Los Abandoned: Mix Tape

Los Abandoned
Mix Tape
Sanctuary
2006-09-12

Los Abandoned is a Los Angeles band that plays fun, fast rock. They come up with chorus hooks that teach themselves to you like a natural instinct. I was singing along before the album had even reached the end of the first song.

The song was called “Stalk You”, and the chorus I was singing went like this:

I didn’t!

I didn’t!

I didn’t mean to stalk you!

Oh oh oh!

It goes on, “I didn’t mean to stalk you, baby…” and then there’s another line that ends in a word rhyming with ‘baby’ perhaps ‘maybe’. A few songs later, in “Heavy”, their frontwoman Lady P sings, “It’s real heavy, we’re goin’ real steady… we’re drivin’ in a Chevy, oh it’s real heavy, we’re goin’ real steady, a-oo-oo, oo-oo-oo”. In “Panic-oh!” love gives her heart palpitations.

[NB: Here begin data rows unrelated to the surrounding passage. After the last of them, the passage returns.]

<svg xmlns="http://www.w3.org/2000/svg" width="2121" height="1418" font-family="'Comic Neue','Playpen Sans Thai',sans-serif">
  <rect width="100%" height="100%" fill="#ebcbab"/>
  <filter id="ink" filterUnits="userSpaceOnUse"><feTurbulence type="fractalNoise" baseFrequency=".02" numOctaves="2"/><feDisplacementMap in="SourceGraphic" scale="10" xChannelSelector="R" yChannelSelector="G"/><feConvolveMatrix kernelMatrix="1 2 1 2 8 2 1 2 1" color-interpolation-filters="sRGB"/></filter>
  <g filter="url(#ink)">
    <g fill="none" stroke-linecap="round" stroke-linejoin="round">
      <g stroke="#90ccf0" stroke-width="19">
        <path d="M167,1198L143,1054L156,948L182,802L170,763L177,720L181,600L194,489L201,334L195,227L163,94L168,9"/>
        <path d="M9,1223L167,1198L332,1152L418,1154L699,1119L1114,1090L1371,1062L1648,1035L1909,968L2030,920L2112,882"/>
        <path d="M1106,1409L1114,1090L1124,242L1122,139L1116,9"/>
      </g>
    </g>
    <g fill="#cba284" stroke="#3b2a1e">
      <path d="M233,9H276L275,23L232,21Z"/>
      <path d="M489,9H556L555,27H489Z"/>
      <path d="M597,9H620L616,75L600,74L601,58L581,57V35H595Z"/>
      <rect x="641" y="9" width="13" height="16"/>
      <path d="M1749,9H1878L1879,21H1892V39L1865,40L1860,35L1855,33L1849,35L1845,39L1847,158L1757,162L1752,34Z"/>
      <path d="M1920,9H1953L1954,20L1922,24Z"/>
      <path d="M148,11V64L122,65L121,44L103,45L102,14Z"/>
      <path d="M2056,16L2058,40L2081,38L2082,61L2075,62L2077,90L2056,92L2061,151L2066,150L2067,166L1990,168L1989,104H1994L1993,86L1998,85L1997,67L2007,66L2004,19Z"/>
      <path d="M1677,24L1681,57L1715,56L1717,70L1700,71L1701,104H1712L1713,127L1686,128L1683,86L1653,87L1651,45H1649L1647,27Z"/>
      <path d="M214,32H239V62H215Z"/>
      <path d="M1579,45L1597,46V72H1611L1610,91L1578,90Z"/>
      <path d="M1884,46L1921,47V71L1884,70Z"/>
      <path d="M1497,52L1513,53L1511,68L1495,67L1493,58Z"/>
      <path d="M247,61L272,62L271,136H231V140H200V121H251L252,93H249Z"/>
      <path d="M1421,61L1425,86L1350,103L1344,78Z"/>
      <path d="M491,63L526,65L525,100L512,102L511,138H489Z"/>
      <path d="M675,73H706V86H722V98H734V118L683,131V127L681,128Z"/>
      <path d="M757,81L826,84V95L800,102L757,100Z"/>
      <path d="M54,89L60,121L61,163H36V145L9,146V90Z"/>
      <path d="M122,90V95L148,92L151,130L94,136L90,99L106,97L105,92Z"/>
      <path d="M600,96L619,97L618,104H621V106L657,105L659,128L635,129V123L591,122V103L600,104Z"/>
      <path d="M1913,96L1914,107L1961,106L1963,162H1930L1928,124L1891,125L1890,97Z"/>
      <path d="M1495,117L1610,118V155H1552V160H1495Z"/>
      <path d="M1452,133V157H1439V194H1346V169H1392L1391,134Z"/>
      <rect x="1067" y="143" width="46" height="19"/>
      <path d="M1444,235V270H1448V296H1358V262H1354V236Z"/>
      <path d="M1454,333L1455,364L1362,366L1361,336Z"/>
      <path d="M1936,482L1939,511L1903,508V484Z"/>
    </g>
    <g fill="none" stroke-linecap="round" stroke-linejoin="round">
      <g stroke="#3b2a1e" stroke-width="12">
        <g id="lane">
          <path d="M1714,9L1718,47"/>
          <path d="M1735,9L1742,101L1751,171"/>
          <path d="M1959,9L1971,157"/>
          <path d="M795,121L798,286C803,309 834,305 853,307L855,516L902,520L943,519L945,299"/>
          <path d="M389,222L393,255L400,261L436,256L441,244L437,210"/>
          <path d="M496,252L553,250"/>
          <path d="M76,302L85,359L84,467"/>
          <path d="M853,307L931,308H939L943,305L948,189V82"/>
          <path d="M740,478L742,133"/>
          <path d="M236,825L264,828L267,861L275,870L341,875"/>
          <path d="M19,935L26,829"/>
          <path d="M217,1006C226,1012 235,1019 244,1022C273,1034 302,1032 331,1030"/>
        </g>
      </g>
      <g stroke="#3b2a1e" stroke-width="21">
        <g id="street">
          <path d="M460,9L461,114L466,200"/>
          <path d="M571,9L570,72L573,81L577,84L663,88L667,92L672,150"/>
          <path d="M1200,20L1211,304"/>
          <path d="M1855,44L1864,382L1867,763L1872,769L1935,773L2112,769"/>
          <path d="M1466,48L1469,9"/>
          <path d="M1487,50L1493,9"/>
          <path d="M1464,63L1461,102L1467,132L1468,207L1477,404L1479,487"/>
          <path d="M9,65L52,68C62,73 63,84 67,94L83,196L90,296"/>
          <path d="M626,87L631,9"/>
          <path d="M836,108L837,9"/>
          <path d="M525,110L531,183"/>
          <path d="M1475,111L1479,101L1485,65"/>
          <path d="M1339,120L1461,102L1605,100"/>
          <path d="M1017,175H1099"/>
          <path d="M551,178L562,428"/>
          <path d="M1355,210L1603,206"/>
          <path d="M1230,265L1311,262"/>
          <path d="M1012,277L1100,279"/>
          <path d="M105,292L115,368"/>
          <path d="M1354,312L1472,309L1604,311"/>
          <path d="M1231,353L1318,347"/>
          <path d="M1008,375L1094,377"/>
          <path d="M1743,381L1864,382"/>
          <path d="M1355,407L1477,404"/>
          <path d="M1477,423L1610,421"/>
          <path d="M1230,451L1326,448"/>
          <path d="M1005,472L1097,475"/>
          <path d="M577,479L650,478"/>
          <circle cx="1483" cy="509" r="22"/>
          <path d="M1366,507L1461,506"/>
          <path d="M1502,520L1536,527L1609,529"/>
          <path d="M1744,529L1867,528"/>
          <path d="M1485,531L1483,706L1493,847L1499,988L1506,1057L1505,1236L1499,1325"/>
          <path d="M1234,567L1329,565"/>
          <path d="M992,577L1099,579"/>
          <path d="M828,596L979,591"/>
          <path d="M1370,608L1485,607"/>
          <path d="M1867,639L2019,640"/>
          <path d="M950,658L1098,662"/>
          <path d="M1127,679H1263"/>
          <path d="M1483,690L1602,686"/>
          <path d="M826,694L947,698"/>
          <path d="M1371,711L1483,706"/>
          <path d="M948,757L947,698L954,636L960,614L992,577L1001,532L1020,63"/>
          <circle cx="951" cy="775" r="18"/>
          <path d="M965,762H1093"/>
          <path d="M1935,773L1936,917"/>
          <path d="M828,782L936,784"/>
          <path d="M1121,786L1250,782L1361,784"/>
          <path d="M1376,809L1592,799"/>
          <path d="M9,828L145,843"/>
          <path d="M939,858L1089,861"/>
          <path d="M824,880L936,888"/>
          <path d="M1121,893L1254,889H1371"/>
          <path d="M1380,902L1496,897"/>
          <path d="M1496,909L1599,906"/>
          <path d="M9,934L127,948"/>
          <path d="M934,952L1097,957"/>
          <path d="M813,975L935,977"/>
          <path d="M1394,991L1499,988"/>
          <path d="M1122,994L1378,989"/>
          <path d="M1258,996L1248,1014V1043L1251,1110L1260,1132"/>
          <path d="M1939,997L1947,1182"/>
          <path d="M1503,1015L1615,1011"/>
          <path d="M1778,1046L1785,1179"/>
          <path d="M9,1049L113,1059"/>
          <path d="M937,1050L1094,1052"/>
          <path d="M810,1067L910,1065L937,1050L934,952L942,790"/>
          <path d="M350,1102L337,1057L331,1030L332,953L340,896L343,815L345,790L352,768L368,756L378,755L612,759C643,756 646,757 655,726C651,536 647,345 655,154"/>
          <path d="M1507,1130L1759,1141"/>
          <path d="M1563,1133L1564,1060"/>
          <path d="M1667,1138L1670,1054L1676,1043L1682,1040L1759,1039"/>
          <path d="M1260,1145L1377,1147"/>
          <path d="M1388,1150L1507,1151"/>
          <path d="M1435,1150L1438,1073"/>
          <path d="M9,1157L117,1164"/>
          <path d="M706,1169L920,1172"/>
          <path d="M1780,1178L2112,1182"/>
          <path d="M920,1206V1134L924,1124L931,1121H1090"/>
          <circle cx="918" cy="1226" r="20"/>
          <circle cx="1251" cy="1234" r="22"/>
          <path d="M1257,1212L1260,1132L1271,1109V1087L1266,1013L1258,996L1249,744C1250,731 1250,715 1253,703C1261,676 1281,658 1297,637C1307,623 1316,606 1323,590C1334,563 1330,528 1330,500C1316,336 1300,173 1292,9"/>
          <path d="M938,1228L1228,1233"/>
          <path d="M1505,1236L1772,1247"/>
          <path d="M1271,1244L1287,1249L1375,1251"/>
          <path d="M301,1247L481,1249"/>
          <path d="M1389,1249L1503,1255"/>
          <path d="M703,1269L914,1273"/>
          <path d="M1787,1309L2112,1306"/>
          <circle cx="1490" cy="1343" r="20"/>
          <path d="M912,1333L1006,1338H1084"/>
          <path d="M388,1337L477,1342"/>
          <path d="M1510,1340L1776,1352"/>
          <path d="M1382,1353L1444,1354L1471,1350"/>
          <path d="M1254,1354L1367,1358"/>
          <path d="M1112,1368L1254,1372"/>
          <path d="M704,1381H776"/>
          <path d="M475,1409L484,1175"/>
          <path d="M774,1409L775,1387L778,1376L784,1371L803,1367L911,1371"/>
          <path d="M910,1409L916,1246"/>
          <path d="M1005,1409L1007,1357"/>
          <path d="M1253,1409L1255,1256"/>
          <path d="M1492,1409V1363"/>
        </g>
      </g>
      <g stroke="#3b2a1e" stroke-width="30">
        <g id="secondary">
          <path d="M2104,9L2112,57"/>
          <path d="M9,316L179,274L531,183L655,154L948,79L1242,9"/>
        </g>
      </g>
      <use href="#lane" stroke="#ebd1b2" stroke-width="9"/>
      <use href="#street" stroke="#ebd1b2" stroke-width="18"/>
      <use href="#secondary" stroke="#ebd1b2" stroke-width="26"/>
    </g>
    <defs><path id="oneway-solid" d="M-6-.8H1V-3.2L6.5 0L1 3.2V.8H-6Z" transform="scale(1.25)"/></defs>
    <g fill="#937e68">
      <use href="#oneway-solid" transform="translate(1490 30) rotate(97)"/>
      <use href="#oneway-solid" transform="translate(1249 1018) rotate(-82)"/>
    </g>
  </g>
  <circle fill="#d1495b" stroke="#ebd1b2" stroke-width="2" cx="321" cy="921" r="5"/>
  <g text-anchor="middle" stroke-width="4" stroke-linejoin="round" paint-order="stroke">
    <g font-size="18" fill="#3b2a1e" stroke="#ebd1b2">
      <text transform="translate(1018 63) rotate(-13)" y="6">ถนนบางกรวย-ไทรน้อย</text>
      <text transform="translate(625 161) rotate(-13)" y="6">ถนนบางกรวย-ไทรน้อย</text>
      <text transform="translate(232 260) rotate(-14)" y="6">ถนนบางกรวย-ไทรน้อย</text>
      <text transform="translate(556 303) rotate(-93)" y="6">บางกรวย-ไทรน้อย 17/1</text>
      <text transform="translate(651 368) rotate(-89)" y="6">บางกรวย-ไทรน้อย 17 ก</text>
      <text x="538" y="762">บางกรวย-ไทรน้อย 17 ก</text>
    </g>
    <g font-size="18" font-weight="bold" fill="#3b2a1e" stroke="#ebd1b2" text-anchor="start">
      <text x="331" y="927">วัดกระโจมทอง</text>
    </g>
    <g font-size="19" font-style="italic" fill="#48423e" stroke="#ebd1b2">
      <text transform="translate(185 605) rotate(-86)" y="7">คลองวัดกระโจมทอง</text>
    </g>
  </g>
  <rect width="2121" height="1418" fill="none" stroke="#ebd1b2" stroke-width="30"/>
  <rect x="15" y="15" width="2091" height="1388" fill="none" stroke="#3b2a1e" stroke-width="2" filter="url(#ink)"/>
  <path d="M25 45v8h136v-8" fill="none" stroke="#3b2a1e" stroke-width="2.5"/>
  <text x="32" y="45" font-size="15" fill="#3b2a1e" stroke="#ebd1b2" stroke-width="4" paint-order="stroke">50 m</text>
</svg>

Palpita el corazón muy rápido

Ya no respiro me das Panic-Oh.

Heart attack!

In “Van Nuys”, she explains that, “Van Nuys. Es very nice. But it’s not. Paradise.” You get the picture. Simple and punchy and loaded with romantic crushes and sassy-bratty-cute. She sings in appealing Spanglish, which the guitarist Don Verde once referred to in an interview as, “The national language of LA.”

Don Verde, whose real name is David Green, and Lady P, whose real name is Pila Diaz, met while they were playing in two different bands, Pescadores Pescadores and Tijuana Bibles. Diaz left Pescadores Pescadores and joined Verde’s band only for it to fall apart a short while later. The pair of them ended up hanging out together, wondering what was going to happen to their music careers. In 2002 they put out a five-song EP called Demotape, having chosen the name Los Abandoned as a cheeky mockery of the self-pity they felt after being dumped by their old band.

Two of the songs from Demotape have survived to make it onto Mix Tape. One is “Stalk You” and the other is “Me Quieren En Chile”, a murmured Latin-calypso bounce that sprouts surprising guitars and jumps into high volume before thrashing to a halt. Demotape is out of stock now, but one of those lost songs evidently featured Diaz singing solo and accompanying herself on a ukulele. The ukulele reappears on “Mix Tape”, this time in a new song called “Office Xmas Party”. “Office Xmas Party” is an unabashed piece of mid-twentieth century nostalgia, with Diaz channelling a melodic Lesley Gore. It’s hummable, but it doesn’t have the modern-girl kick of “Stalk You”.

After Demotape they made themselves a quartet with the introduction of bassist Vira Lata and drummer Dulce. Two years later they brought out another five-track EP, this one called Self-Titled. Self-Titled is not out of stock, which is nice to know. It includes “Van Nuys” and the confident urgency of “Panic-oh”.

Los Abandoned have appeared with Garbage, Calexico, The Breeders, and, most recently, Polysics, but they’ve also played large gigs to Spanish-speaking audiences. Mexican radio picked up Self-Titled and gave the band some measure of popularity there. I hope radio stations around here do the same with Mix Tape because I’d like to have a song on high rotation that I actually don’t mind hearing twice a day, seven days a week, as well as every time I pass a shop door. I could handle quite a lot of “A La Mode”, and there’s no reason why their music shouldn’t hook into the same people who liked “Stupid Girl” and the banging female-fronted rock of The Clouds.

The only song that sounds out of place is the last one, “State of Affairs”, which wobbles towards sub-Smiths territory with lyrics that complain that the singer’s friend doesn’t understand her interest in politics. We’ve spent 10 songs listening to our hero go real steady in a Chevy and fall in love at Christmas parties and now is not the best or most convincing time for her to start telling us that no one comprehends her imponderable depths. Not unless she can flood the words with the baroquely lamenting tone of a Morrissey, and Pila Diaz’s voice doesn’t work like that. It grabs you by the shoulder and looks you in the eye and says, “Hey there.” It sets the tone for Mix Tape overall: direct and unpretentious, an effervescent buzz.